TASK INSTRUCTIONS: Extract each line of the data below that contains the word "instrument".

(Dataset items)

☆ ☆ ☆

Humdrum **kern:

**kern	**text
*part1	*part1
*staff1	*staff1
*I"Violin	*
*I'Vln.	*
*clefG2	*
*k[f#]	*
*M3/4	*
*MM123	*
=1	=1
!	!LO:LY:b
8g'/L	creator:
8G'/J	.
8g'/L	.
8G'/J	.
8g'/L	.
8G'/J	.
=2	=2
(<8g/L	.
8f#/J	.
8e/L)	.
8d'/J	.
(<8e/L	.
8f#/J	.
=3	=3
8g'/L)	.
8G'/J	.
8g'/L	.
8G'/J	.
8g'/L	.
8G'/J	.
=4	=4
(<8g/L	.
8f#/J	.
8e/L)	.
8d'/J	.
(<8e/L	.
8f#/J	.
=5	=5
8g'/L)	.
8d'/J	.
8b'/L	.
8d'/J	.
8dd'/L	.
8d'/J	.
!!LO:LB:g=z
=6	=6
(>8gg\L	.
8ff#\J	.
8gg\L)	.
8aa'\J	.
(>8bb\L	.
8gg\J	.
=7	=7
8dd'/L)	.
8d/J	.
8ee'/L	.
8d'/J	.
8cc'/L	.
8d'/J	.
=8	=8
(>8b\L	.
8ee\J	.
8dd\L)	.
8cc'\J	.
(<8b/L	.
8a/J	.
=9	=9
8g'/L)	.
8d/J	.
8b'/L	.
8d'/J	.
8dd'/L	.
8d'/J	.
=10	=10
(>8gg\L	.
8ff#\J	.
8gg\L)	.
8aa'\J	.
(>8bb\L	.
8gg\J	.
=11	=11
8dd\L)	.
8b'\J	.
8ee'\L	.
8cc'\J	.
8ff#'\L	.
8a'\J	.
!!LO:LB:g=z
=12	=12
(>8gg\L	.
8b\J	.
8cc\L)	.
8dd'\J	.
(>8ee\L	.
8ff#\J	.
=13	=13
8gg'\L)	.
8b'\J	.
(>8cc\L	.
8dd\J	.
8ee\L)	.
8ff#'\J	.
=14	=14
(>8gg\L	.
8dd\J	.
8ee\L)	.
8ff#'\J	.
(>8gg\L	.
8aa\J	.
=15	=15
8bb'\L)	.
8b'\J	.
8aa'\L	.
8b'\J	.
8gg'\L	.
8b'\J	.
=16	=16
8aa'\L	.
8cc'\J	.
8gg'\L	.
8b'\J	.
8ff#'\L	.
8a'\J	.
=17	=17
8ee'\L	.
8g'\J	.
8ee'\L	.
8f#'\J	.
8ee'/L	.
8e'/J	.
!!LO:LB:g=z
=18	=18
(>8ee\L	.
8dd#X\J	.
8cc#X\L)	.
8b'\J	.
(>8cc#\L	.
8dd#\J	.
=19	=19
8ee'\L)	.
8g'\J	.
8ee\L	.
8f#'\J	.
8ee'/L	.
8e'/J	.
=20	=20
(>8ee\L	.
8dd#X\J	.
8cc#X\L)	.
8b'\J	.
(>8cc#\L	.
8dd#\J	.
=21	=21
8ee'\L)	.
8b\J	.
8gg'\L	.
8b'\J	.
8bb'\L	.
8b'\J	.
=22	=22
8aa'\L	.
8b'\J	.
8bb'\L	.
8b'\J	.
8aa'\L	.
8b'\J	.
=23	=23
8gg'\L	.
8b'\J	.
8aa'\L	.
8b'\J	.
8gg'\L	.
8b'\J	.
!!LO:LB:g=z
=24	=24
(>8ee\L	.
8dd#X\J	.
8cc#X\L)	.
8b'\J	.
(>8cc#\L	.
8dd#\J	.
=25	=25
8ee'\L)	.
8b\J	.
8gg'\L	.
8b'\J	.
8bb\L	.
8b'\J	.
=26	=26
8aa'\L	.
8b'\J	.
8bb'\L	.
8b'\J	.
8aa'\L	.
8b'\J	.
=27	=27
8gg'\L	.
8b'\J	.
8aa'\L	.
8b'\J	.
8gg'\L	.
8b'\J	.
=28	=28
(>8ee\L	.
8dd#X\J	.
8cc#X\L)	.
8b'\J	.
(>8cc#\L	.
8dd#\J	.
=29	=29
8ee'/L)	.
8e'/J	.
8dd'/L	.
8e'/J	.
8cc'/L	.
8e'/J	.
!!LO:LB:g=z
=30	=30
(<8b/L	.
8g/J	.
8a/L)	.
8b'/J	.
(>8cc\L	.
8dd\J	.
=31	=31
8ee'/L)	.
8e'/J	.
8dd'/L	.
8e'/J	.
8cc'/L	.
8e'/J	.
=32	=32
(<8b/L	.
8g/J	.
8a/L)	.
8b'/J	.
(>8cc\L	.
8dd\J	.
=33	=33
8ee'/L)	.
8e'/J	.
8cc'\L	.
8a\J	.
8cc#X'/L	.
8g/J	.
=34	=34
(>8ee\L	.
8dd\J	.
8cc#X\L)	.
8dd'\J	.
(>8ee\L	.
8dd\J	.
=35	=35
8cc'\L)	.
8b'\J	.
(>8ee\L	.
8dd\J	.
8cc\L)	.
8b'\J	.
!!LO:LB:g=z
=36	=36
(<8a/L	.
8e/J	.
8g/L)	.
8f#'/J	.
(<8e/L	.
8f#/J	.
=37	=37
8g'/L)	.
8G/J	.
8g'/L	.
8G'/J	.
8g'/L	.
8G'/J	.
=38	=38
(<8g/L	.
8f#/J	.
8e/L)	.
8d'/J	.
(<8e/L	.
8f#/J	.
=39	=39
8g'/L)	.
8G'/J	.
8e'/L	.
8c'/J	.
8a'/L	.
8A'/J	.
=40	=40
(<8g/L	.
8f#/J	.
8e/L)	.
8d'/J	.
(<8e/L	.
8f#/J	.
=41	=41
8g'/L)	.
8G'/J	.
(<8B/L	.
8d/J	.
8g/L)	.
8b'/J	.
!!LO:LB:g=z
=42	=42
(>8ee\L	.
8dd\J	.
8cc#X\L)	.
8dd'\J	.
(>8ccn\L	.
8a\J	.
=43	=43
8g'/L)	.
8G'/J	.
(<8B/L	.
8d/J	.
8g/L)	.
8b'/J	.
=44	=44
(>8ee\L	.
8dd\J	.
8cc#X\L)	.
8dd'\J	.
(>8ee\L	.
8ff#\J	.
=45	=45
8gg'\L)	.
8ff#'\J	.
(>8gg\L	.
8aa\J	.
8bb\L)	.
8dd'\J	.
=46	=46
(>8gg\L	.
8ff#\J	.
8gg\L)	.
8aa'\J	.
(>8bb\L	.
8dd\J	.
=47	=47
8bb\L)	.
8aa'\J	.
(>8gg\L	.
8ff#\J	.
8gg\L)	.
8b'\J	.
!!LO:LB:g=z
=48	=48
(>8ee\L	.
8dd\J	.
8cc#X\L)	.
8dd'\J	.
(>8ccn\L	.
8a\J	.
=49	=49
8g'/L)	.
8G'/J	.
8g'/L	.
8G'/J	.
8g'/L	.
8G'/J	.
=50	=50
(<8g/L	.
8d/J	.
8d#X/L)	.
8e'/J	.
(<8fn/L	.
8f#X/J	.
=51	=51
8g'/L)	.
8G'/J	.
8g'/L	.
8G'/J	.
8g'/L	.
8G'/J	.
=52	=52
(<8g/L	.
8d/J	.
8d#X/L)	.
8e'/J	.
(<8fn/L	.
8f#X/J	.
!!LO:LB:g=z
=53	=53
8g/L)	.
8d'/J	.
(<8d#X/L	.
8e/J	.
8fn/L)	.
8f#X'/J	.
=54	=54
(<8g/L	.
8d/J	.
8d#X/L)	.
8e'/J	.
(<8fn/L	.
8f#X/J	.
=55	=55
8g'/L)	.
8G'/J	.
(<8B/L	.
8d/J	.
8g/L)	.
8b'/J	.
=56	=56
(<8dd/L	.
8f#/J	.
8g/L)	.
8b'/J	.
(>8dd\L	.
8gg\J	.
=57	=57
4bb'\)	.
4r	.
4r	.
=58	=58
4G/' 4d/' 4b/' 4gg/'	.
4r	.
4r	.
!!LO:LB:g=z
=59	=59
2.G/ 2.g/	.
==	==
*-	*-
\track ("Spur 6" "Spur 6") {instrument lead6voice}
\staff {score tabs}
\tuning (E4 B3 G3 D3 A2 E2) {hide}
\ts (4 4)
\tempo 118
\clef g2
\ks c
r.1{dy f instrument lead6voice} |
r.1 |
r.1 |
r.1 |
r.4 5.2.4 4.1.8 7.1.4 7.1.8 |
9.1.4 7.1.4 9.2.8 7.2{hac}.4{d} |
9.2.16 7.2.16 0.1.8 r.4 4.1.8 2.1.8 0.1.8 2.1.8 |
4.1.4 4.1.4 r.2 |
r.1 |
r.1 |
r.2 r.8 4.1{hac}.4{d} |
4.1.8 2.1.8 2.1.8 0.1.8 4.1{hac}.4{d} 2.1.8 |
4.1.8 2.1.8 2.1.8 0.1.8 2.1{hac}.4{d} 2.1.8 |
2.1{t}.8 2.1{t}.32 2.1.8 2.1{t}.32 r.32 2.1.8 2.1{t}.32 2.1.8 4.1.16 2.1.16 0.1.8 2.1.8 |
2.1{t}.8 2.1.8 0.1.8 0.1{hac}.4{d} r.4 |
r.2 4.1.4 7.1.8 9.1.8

☆ ☆ ☆

FINAL RESULT:
\track ("Spur 6" "Spur 6") {instrument lead6voice}
r.1{dy f instrument lead6voice} |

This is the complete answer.